The report also found that new “low emission” coal-fired power stations only marginally reduced toxins produced and that “despite evidence of a failure to comply with pollution licence conditions, no power station in Victoria, NSW or Queensland has been prosecuted for any offence in the past ten years”.
It also uncovered several instances where officials from plants failed to report their emissions, or reported them incorrectly.
“The Australian government has shown over and over again that it is coal’s best friend,” Kelly said.
“This shows that they are also the enemy of the very communities they are claiming to support with emissions limits rarely monitored or enforced.
“Despite ample evidence emissions standards are being exceeded the government are yet to punish the plants responsible.”
Michelle Coles runs Port Augusta's community cinema with her husband, and has been independently monitoring the air quality with a crowd-funding air monitor since a failure to decommission the plant properly saw “fly ash” cover the town for days.
She said that the report was further demonstration State and Federal governments were failing to protect Australian communities from toxic air pollution from coal-fired power stations but warned communities needed to be protected during plant closures as well.
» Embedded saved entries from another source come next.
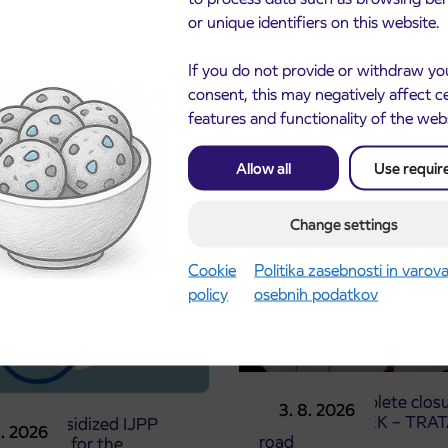
or unique identifiers on this website.
If you do not provide or withdraw yo
consent, this may negatively affect c
features and functionality of the web
cements
Allow all
Use requir
Change settings
Cookie
Politika zasebnosti in varov
policy
osebnih podatkov
Notice of complete closu
3. 8. 2026
the ČEŠNJEVEK – TRA
le of subsidized IJPP
8. 2026
road
t tickets for the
“Governments are unprepared for power station closures and the huge task of decommissioning and rehabilitation,” Coles said.“Port Augusta is an example of what happens if you fail to plan a coal-fired power station closure properly.
“The coal dust from the power station really affected our lives. We always had dust when the power station was operating. But over new years’, it was horrific. We had no information. People were coughing, had burning throats and itchy eyes. We were afraid to go outside. I'm talking about our families, our community.”